+++ DATA SUPPLIED

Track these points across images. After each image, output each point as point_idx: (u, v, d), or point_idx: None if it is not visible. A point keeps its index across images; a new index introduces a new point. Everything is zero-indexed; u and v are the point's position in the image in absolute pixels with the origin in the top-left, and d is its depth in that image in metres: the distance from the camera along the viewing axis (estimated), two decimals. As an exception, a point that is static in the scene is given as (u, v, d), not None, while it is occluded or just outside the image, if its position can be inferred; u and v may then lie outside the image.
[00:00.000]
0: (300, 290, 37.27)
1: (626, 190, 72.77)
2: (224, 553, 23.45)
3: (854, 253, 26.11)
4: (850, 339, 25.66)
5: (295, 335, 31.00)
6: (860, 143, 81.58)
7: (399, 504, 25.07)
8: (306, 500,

++++++
+++ DATA SUPPLIED

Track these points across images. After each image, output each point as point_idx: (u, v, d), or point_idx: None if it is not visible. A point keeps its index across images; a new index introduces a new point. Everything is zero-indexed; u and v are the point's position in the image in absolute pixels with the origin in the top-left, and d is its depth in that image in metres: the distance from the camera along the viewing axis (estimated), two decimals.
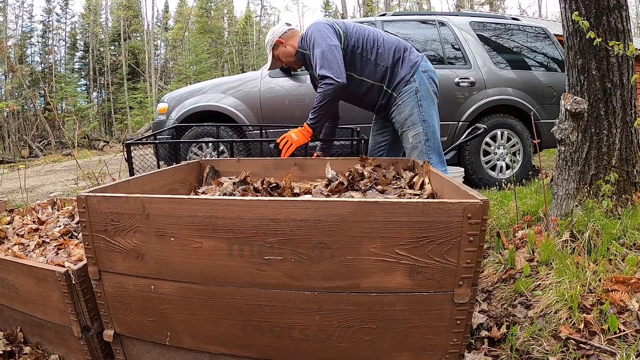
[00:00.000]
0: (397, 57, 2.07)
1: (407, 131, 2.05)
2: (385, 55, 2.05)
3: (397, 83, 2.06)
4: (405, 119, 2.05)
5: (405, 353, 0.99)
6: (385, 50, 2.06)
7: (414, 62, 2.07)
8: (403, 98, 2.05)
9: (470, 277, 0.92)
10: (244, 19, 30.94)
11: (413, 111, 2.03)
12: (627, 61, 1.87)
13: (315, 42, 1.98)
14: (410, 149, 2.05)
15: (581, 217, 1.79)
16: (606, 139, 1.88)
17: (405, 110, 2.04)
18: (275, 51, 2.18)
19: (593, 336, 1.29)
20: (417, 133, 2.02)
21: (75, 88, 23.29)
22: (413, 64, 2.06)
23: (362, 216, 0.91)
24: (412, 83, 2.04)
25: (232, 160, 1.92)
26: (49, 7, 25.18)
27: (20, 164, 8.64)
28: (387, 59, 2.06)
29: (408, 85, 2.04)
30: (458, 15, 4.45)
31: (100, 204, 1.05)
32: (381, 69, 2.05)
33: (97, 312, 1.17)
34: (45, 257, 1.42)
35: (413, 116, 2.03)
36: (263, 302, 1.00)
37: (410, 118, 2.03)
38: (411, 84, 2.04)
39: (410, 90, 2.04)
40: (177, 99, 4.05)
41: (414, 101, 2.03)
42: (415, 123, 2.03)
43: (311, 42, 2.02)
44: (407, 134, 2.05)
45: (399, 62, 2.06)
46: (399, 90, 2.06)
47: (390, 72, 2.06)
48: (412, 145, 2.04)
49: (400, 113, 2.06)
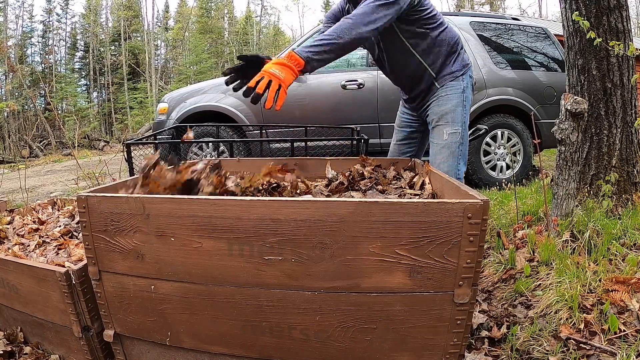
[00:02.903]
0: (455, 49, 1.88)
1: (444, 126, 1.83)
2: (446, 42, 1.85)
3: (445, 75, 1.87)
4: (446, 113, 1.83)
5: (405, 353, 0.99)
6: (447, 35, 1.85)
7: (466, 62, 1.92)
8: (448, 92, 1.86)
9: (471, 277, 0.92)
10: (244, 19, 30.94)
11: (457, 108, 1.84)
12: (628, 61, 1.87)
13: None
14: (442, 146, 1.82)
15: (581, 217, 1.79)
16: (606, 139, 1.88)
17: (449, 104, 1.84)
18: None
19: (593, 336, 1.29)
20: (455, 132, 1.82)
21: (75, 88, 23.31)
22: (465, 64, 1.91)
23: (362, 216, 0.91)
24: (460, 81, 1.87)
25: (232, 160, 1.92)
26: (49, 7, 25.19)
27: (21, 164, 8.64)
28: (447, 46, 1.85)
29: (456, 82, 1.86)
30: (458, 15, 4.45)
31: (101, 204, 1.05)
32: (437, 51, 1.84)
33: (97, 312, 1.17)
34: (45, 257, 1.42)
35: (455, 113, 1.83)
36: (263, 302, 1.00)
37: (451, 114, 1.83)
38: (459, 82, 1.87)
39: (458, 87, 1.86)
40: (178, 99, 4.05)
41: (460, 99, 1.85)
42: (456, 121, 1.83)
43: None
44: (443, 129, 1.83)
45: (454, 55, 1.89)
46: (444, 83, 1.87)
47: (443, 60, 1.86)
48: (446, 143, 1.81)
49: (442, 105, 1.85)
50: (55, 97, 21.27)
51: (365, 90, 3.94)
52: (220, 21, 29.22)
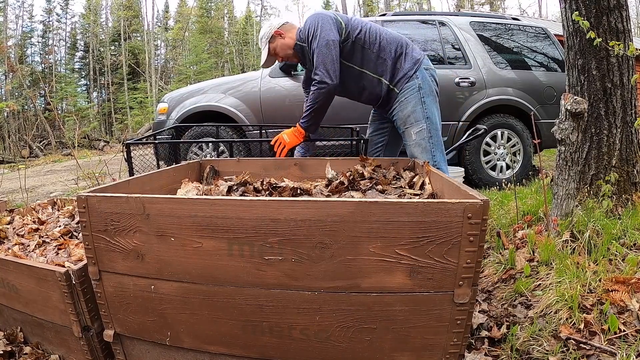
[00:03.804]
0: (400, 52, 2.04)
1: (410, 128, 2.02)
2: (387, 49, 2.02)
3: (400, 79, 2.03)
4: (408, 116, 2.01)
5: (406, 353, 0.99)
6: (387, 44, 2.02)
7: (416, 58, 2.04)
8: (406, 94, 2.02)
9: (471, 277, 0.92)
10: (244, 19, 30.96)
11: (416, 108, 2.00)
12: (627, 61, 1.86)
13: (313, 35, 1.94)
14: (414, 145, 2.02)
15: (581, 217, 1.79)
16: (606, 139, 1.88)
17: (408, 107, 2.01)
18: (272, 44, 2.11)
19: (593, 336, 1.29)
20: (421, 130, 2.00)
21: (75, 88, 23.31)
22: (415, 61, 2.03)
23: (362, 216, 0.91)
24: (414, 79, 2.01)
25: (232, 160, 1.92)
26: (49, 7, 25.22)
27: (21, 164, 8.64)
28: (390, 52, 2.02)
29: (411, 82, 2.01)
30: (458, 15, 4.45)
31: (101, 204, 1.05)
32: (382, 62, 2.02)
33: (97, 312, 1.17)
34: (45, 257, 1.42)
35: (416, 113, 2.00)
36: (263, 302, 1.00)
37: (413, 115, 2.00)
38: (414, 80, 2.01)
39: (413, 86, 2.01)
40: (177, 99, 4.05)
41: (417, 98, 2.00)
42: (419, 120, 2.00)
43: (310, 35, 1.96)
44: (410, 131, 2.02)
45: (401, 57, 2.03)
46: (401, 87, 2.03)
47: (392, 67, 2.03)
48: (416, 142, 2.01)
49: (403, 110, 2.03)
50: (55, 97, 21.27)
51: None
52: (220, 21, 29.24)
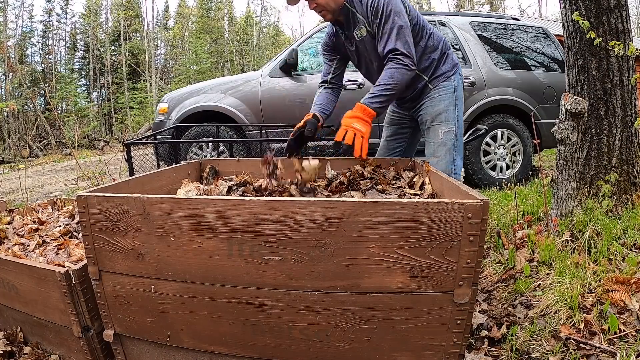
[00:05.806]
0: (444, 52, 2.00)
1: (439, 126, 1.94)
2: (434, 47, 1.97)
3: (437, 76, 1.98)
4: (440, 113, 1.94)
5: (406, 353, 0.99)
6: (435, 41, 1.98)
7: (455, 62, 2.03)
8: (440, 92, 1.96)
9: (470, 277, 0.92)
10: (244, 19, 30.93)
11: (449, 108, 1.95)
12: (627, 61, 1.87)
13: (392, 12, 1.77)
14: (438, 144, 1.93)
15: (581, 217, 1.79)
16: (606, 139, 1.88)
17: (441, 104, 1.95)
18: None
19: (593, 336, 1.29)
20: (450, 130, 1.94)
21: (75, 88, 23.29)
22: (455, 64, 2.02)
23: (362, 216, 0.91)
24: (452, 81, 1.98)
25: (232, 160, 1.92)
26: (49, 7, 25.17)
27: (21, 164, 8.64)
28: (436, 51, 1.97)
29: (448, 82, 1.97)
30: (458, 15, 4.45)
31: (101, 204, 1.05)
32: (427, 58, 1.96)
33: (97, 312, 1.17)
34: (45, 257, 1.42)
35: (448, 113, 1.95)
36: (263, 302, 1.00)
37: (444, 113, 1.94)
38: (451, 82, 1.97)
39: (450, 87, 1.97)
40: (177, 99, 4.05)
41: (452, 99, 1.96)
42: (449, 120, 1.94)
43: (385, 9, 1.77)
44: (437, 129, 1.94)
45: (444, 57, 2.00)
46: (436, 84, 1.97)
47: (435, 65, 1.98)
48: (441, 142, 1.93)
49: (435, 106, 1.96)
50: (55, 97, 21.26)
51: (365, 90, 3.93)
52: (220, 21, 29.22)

++++++

* PROBLEM DETAILS *
Once you reach the line with "41: (414, 101, 2.03)" in the data above, copy it and every line after it exactly, up to and including the line with "49: (400, 113, 2.06)".

* RESPONSE AREA *
41: (414, 101, 2.03)
42: (415, 123, 2.03)
43: (311, 42, 2.02)
44: (407, 134, 2.05)
45: (399, 62, 2.06)
46: (399, 90, 2.06)
47: (390, 72, 2.06)
48: (412, 145, 2.04)
49: (400, 113, 2.06)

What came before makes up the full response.